1000円カットで「変な髪型になる人」と「清潔感が出る人」、頼み方の決定的な違い画像はイメージです。 Photo:PIXTA

「1000円カット」は手軽に散髪ができる反面、その安さと引き換えに、仕上がりの質に差が出る場合があります。1000円カットでオーダーする際、「変な髪型にされた」と後悔しない頼み方はあるのでしょうか。現役美容師が本音で解説します。(現役美容師・ライター 操作イトウ)

※本記事は前後編の「後編」です。1000円カットで「変な髪型」になってしまう要因をまとめた「前編」は、以下のリンクからお読みください。
・現役美容師がこっそり明かす、1000円カットで「変な髪型にされる」本当の理由

1000円カットで
「変な髪型」にされない方法とは?

 慌ただしく日々が過ぎ、気付けば桜の咲く季節。ライフステージが大きく変化するこの時期に、伸び切った髪を何とかしたい。

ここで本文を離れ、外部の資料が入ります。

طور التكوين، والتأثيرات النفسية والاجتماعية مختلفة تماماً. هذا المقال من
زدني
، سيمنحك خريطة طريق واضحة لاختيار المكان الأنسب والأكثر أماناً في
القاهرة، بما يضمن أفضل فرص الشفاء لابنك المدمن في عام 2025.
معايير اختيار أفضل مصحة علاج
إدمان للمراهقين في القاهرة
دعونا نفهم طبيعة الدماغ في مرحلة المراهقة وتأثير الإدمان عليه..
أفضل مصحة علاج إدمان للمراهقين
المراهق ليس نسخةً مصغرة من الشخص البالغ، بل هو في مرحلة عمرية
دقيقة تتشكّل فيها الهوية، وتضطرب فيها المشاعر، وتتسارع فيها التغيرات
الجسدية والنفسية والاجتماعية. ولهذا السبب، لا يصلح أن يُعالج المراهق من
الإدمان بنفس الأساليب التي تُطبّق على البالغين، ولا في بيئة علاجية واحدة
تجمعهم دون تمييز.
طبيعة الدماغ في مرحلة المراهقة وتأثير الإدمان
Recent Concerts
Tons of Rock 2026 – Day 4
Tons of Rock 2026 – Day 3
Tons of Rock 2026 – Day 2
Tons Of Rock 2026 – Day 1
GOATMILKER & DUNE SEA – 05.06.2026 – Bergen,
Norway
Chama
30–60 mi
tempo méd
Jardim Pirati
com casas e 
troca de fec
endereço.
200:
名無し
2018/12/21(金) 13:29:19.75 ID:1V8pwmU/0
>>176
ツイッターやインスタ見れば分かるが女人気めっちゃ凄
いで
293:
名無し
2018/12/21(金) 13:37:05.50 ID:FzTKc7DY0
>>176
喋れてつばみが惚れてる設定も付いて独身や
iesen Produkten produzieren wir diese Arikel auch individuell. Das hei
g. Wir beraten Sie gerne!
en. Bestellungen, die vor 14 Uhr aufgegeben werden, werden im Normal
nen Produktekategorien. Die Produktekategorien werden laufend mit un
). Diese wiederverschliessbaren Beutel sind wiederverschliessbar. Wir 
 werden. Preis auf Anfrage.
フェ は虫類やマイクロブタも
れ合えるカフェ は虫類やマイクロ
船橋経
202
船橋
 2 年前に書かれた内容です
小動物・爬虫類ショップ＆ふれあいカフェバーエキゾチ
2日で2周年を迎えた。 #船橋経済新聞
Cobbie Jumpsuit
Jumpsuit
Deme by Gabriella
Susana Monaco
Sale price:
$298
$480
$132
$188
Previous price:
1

 でも、美容室の予約は取りにくくて面倒だし、散髪はササっと1000円カットで済ませてしまおう――。そんな風に思っている方もいるのではないでしょうか。

※価格改定に伴って、実際にはカット料金を1400円程度に設定している大手チェーンも存在します。本記事ではそうした店舗も「1000円カット」に含めています。

 しかし、便利な1000円カットには、その安さと引き換えに、仕上がりの質に差が出るというデメリットがあります。

 もちろん1000円カットでの散髪に満足されている方も沢山いますが、時として利用者から「ひどい髪型になった」といった声が上がり、SNSで話題になることもあります。

「変な髪型にされる」という悲劇は、どうすれば回避できるのでしょうか。

 前後編の後編となる本記事では、現役美容師である筆者が、「1000円カットで失敗しない方法」をご紹介します。

 本題に入る前に、基礎知識を簡単に説明しておきます。

 詳細は前編で解説していますが、1000円カットは徹底的な「効率主義」を導入し、無駄を省いて回転率を上げることで利益を生み出しています。

 そのため、多くの1000円カットは原則として「カット専門店」であり、ヘアカラーやパーマなどのメニューは提供していません。

 一般的な理美容室ではカラーやパーマなどの豊富なメニューをそろえていますが、その裏側では、薬剤や機材を仕入れるためのコストがかかっています。

 店舗のバックヤードにはさまざまな備品が並び、薬剤の仕入れや在庫管理には大きな負担と費用が伴います。